CompAct: Compressed Activations for Memory-Efficient LLM Training
Yara Shamshoum, Nitzan Hodos, Yuval Sieradzki, Assaf Schuster
TL;DR
CompAct introduces activation compression via random projections to store compressed linear activations for backward passes, achieving substantial peak memory reductions with minimal performance loss. By operating in a reduced subspace for gradient updates and decompressing only for parameter updates, it shifts memory savings to the dominant compute-graph component, with reported reductions of about 25-30% during pretraining and up to 50% during finetuning, scalable with model size. The method relies on Gaussian random projections, per-layer seeding (or shared seeds), and an update cadence that balances accuracy and speed, and it demonstrates strong memory–throughput tradeoffs on LLaMA pretraining and RoBERTa finetuning. The work outlines practical extensions, including sparse projections and integration with activation checkpointing and other memory-saving strategies, offering a viable path to train larger models within fixed hardware budgets.
Abstract
We introduce CompAct, a technique that reduces peak memory utilization on GPU by 25-30% for pretraining and 50% for fine-tuning of LLMs. Peak device memory is a major limiting factor in training LLMs, with various recent works aiming to reduce model memory. However most works don't target the largest component of allocated memory during training: the model's compute graph, which is stored for the backward pass.
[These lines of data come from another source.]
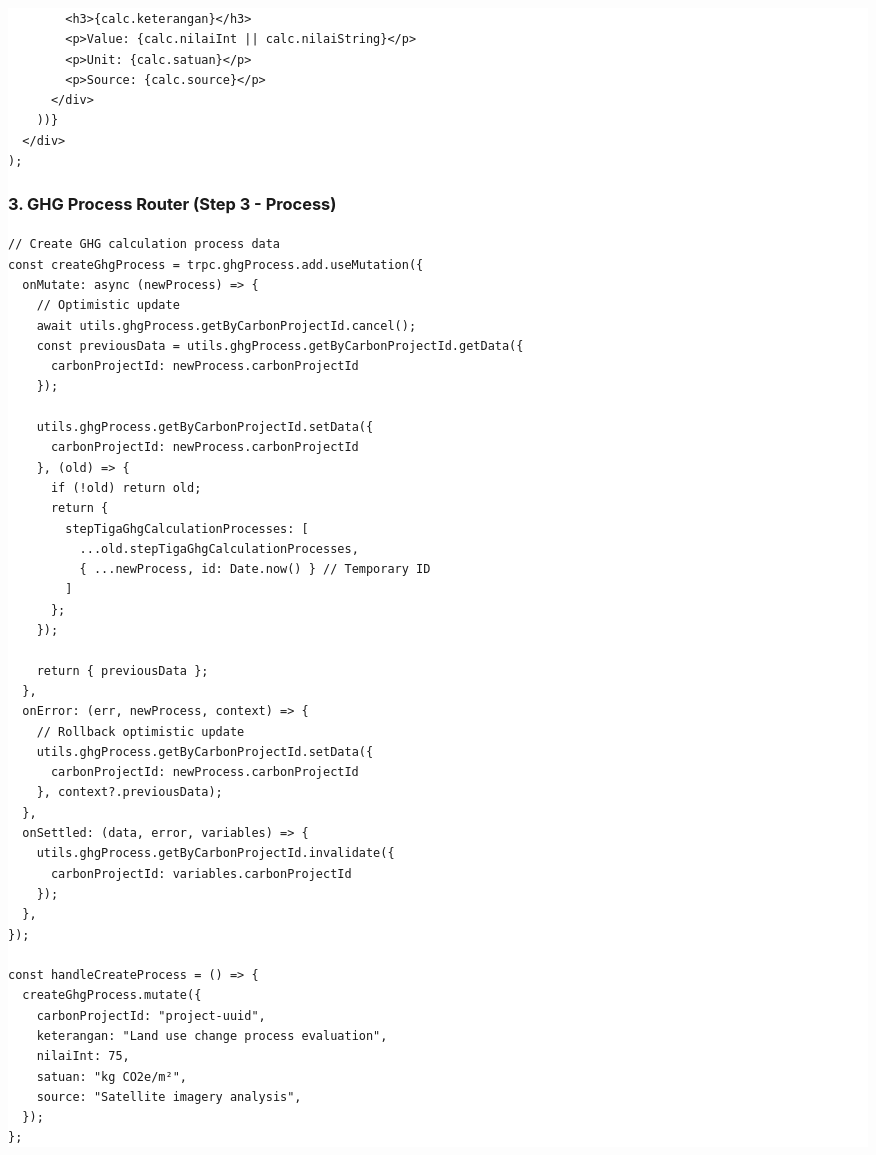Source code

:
 ```tsx
        <h3>{calc.keterangan}</h3>
        <p>Value: {calc.nilaiInt || calc.nilaiString}</p>
        <p>Unit: {calc.satuan}</p>
        <p>Source: {calc.source}</p>
      </div>
    ))}
  </div>
);
```

### 3. GHG Process Router (Step 3 - Process)
```tsx
// Create GHG calculation process data
const createGhgProcess = trpc.ghgProcess.add.useMutation({
  onMutate: async (newProcess) => {
    // Optimistic update
    await utils.ghgProcess.getByCarbonProjectId.cancel();
    const previousData = utils.ghgProcess.getByCarbonProjectId.getData({
      carbonProjectId: newProcess.carbonProjectId
    });
    
    utils.ghgProcess.getByCarbonProjectId.setData({
      carbonProjectId: newProcess.carbonProjectId
    }, (old) => {
      if (!old) return old;
      return {
        stepTigaGhgCalculationProcesses: [
          ...old.stepTigaGhgCalculationProcesses,
          { ...newProcess, id: Date.now() } // Temporary ID
        ]
      };
    });
    
    return { previousData };
  },
  onError: (err, newProcess, context) => {
    // Rollback optimistic update
    utils.ghgProcess.getByCarbonProjectId.setData({
      carbonProjectId: newProcess.carbonProjectId
    }, context?.previousData);
  },
  onSettled: (data, error, variables) => {
    utils.ghgProcess.getByCarbonProjectId.invalidate({
      carbonProjectId: variables.carbonProjectId
    });
  },
});

const handleCreateProcess = () => {
  createGhgProcess.mutate({
    carbonProjectId: "project-uuid",
    keterangan: "Land use change process evaluation",
    nilaiInt: 75,
    satuan: "kg CO2e/m²",
    source: "Satellite imagery analysis",
  });
};
```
By storing low-rank, compressed activations to be used in the backward pass we greatly reduce the required memory, unlike previous methods which only reduce optimizer overheads or the number of trained parameters. Our compression uses random projection matrices, thus avoiding additional memory overheads. Comparisons with previous techniques for either pretraining or fine-tuning show that CompAct substantially improves existing compute-performance tradeoffs. We expect CompAct's savings to scale even higher for larger models.